The world turned black yesterday afternoon and the skies opened. Lightening, window-rattling thunder, torrential rain. Sirens began wailing between thunder claps. We’re living in a time of excess.
Everything is extreme: unrelenting storms, heat, anger and fear, tiredness, lack of money, news of accidents, to say nothing of the unrelenting and extreme tirades in political rhetoric.
In Kansas City, along with all the other extremes, a large portion of the Interstate beltway collapsed just at the point where three major roads interconnect. The 40-some thousand cars that use that stretch of six-lane road every day are reduced to one lane or alternate roadways.
Things are undone. The world isn’t ending, but things sure are shaky.
How are we to focus on rebuilding our lives when so much feels like it’s crumbling?
I’m reminded of a conversation I had with my grandson a few years ago as we were coming home from church. I’d asked him how he liked my homily and he shrugged and said it was okay. I asked, “Did you even listen.” He nodded. And then he said, “You always talk about the same thing – peace and love. I mean, that’s good, but that’s what you talk about.”
I guess I still am. Oh, I’ve extended my repertoire of peace and love to include being and breathing and forgiveness, but when you get right down to it, those last three are only extensions of the same theme. Love one another/love yourself; be at peace with one another/be at peace with yourself.
The problem, of course, is the how. How to be at peace in all the turmoil?
No doubt, many sitting in traffic, or inching along the beltway on one lane, or dealing with the stop lights and additional traffic on the alternate routes are frustrated. No doubt many last night were frustrated by the storm that hit at rush hour and added flooded roads.
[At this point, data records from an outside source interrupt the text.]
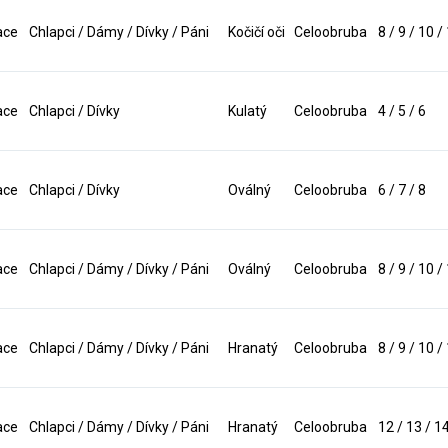
ace
Chlapci / Dámy / Dívky / Páni
Kočičí oči
Celoobruba
8 / 9 / 10 /
ace
Chlapci / Dívky
Kulatý
Celoobruba
4 / 5 / 6
ace
Chlapci / Dívky
Oválný
Celoobruba
6 / 7 / 8
ace
Chlapci / Dámy / Dívky / Páni
Oválný
Celoobruba
8 / 9 / 10 /
ace
Chlapci / Dámy / Dívky / Páni
Hranatý
Celoobruba
8 / 9 / 10 /
ace
Chlapci / Dámy / Dívky / Páni
Hranatý
Celoobruba
12 / 13 / 1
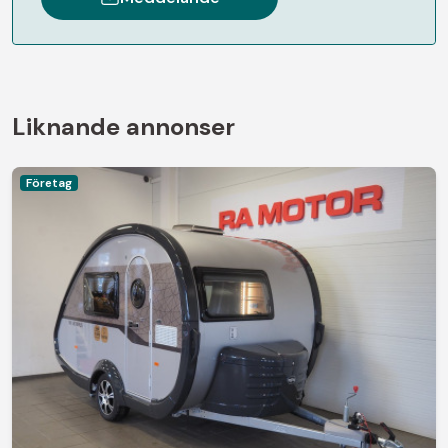
Liknande annonser
Företag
No doubt many became angry and tried shortcuts that ended up in accidents. Detours made in anger and impatience often don’t work out as we would like them to.
We all have to choose our own detours. And with every day, we have to choose again. We can react to these times with anger, fear, and frustration, or we can choose a slower detour.
If things are undone, they will, eventually get done. Or not. And perhaps in the “or not” lies the answer that they weren’t vital anyway. If the things are a must, then practice patience with yourself and whatever you must do. Choose a detour around the frustration and the anger.
Sometimes, peace and love, for yourself and for others, is as simple as slowing down, taking a breath, and forgiving the moment.
Now how’s that for rolling fifteen years of homilies into one short sentence!
I read your blog and thought the old adage “Cleanliness is next to Godliness.” should be “Acceptance is next to Godliness.”
Your challenge reminds me of one of my favorite platitudes, Janet:
If I cannot affect it
Or direct it,
I accept it.
So, when stuck in traffic, I like the gentle urging to roll down the windows and share a smile with fellow drivers.
I met a lady in California who kept a bottle of bubbles in her glove box to blow bubbles in a traffic jam and watch people smile and laugh!
Sometimes, for me, “accepting it” means recognizing this so-called delay might be an unexpected gift from God to notice the wildflowers that manage to survive in the carbon monoxide filled edges of the pavement along life’s highways.
What a great idea – bubbles in the car and out the window. I love it.
this is the big question. how to be cool when nothing around you is? my problem with the modern world is how to inspire the uninspired. of course i use humor when i can. even i who is inspired sometimes forget in the midst of road rage. if you talk to everyone you have friends everywhere you go. responding to your blog helps. today i saw a big billowy white cloud and remembered to stop. and dig it.
I bet you inspire more people than you realize. That’s the thing with in-spirit gifts – they may disappear very quickly while being absorbed as a lesson for whom-we-don’t-know.
Janet, talk about timing. This is exactly what I needed to read today. Thanks so much for being there.
You’re very welcome! It’s always a sort of cyber-hug when what I’m pondering strikes a chord. Glad it was useful. J.
You’re not the only one.
http://marquee.blogs.cnn.com/2010/07/07/ringo-starr-spreads-peace-and-love-on-70th-birthday/
If it’s good enough for Ringo, it’s good enough for me.
And truth told, none of us are the only one! We’re all in this together, as it were.
Indeed, I’ve grown weary, and groan with complaints about the storminess of our flooding lives lately, and somehow, a slow detour sounds refreshing–like permission to take the road less traveled–unless everyone else, encased in a separate vehicle, is also taking that alternate route now.
How different would the rush hour storm be if we were all walking–or riding horses or bikes?
During part of last evening’s storm I was in the dining room of my mom’s retirement center where there’s sometimes a bottleneck of wheel chairs and walkers at the dining room entrance–rush hour. There, at least, those involved in the congestion can chat and commiserate, unlike those of us who sit, isolated in our creeping vehicles, searching for a way through the storms and detours to dinner.
I thought about you last night with the storm and thunder and noise. I like the image of sitting and talking to a neighbor as one sits out a bottleneck. That actually happened to me once on 470 when we were all trapped by a roll over. So we waved and rolled down windows and chatted some.